Because I’m such a cultured and sophisticated guy, today I used some of my free time to visit the Jersey Museum. I now know lots of useless trivia about how a tiny island 15 miles from France wound up as an English territory.

But I also found something very interesting in the section on the economic history of Jersey. The museum explicitly recognizes the role of low taxation in promoting a prosperous society.

My blackberry camera isn’t that good and I’m probably a crummy photographer, so this image is very hard to read, but the display openly boasts that Jersey’s tax rates are much less onerous than those found in the United Kingdom.

If you want a simple and fair flat tax, Jersey’s 20 percent rate is not bad. And it’s definitely a lot better than the (now) 45 percent top rate in the United Kingdom

If you don’t want double taxation, the capital gains tax rate in Jersey is zero. That’s a lot better than the United Kingdom (though the rate there is now “only” 28 percent.

If you don’t want the government grabbing a big chunk of your income with a value-added tax, then you’re much better off with Jersey’s 5 percent rate rather than the 20 percent rate in the United Kingdom (the museum’s info is out-of-date).

Anyhow, you get the idea. Here’s a close-up photo of that part of the display.
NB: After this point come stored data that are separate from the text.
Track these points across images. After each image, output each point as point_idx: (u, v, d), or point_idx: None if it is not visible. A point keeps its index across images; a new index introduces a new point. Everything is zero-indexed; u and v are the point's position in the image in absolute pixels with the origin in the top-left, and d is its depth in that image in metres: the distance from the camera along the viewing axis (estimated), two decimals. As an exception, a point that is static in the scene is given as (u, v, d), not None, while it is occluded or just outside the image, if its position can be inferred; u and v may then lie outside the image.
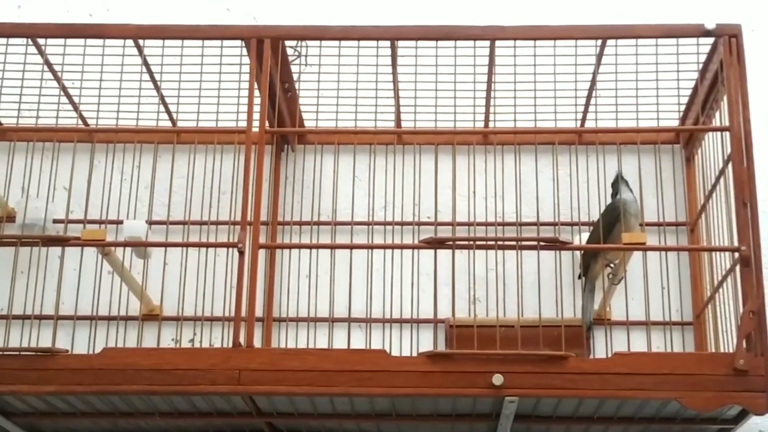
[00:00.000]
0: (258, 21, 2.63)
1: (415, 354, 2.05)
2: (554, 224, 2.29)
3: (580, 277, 2.32)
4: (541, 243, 2.05)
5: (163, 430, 2.26)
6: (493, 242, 2.09)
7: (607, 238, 2.17)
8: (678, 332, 2.34)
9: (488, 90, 2.33)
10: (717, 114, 2.21)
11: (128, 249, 2.25)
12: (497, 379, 1.92)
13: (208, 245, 2.23)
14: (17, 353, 2.00)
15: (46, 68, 2.24)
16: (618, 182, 2.28)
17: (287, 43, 2.25)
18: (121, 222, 2.30)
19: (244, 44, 2.16)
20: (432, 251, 2.05)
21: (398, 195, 2.38)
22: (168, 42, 2.18)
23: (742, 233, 1.98)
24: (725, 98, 2.08)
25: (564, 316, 2.11)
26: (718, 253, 2.21)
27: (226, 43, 2.18)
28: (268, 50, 2.11)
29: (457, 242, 2.05)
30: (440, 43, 2.17)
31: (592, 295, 2.28)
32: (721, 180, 2.14)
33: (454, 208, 2.10)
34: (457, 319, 2.14)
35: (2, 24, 2.25)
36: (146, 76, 2.26)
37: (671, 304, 2.22)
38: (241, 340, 1.97)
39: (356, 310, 2.22)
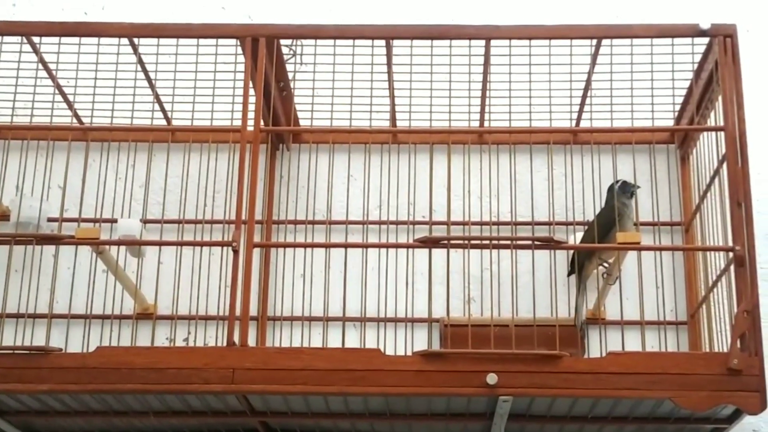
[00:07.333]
0: (253, 20, 2.63)
1: (409, 353, 2.04)
2: (549, 224, 2.29)
3: (569, 275, 2.32)
4: (536, 242, 2.04)
5: (157, 429, 2.25)
6: (487, 242, 2.09)
7: (603, 238, 2.17)
8: (672, 332, 2.34)
9: (483, 89, 2.33)
10: (712, 114, 2.21)
11: (122, 248, 2.24)
12: (491, 379, 1.92)
13: (202, 244, 2.23)
14: (11, 352, 1.99)
15: (40, 66, 2.24)
16: (613, 190, 2.27)
17: (282, 42, 2.25)
18: (115, 221, 2.29)
19: (239, 43, 2.16)
20: (427, 250, 2.05)
21: (393, 194, 2.38)
22: (163, 41, 2.18)
23: (736, 233, 1.98)
24: (720, 98, 2.08)
25: (558, 315, 2.11)
26: (712, 252, 2.21)
27: (221, 41, 2.18)
28: (263, 49, 2.11)
29: (452, 241, 2.05)
30: (435, 42, 2.17)
31: (584, 294, 2.28)
32: (716, 180, 2.14)
33: (449, 207, 2.10)
34: (452, 319, 2.14)
35: (-3, 22, 2.25)
36: (141, 75, 2.26)
37: (666, 304, 2.22)
38: (236, 339, 1.97)
39: (351, 309, 2.22)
There’s no death tax in Jersey, which is a very important consideration when successful and productive people decide where to conduct economic activity. The United Kingdom, by contrast, has one of the most onerous death tax regimes in the world.

In other words, the people of Jersey have made a very intelligent decision to avoid class-warfare tax policy.

Are you surprised to learn, therefore, that they are richer, on average, than folks in the USA?